## begin DATA SUPPLIED

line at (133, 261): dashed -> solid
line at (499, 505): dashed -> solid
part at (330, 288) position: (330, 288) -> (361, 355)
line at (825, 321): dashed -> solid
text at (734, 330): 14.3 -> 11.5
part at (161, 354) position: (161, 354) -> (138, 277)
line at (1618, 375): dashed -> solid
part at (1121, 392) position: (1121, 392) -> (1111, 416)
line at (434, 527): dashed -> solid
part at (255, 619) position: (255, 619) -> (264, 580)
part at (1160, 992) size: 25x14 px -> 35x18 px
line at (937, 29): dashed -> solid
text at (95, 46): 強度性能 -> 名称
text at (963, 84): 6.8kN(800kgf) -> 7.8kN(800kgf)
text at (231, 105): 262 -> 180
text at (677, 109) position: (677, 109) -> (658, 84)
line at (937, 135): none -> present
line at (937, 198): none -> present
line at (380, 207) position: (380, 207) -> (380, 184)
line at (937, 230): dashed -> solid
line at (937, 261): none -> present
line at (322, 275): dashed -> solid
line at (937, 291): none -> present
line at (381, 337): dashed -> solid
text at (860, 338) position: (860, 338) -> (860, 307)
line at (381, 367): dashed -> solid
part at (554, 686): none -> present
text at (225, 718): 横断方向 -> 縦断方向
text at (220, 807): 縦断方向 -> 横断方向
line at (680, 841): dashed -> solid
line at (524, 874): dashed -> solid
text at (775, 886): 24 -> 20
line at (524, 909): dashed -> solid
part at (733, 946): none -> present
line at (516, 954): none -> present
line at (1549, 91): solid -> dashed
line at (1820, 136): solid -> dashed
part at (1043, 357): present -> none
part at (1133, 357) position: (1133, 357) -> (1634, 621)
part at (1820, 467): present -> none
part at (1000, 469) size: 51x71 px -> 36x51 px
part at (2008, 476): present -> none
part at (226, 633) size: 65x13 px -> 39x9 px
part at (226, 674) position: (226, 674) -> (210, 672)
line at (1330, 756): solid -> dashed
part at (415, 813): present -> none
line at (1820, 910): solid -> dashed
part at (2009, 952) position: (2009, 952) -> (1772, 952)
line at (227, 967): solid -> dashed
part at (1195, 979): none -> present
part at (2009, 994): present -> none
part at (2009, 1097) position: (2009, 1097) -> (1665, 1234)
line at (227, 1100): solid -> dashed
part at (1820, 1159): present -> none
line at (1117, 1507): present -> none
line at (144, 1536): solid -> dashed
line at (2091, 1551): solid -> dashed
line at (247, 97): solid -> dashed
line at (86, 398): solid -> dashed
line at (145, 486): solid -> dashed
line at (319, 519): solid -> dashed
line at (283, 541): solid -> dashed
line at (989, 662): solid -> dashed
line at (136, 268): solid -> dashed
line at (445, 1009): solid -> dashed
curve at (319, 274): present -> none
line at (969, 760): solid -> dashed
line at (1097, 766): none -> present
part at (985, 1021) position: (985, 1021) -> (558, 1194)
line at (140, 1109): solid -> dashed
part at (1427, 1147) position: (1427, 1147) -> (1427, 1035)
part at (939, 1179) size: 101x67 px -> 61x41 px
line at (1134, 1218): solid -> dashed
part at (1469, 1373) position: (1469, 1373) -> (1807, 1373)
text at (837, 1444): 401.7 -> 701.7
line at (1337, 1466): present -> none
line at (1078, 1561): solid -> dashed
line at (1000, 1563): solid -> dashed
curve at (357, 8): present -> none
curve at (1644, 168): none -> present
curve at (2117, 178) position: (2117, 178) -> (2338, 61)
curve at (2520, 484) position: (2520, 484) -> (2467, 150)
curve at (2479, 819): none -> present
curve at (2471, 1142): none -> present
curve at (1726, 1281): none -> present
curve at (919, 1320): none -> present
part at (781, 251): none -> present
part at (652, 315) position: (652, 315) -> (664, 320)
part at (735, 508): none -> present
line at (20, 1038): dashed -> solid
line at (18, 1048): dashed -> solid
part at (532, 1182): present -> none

## end DATA SUPPLIED

Pick out and copy every line in the entries above that contains the word "size". Treat uppercase and lowercase letters as distinct.

part at (1160, 992) size: 25x14 px -> 35x18 px
part at (1000, 469) size: 51x71 px -> 36x51 px
part at (226, 633) size: 65x13 px -> 39x9 px
part at (939, 1179) size: 101x67 px -> 61x41 px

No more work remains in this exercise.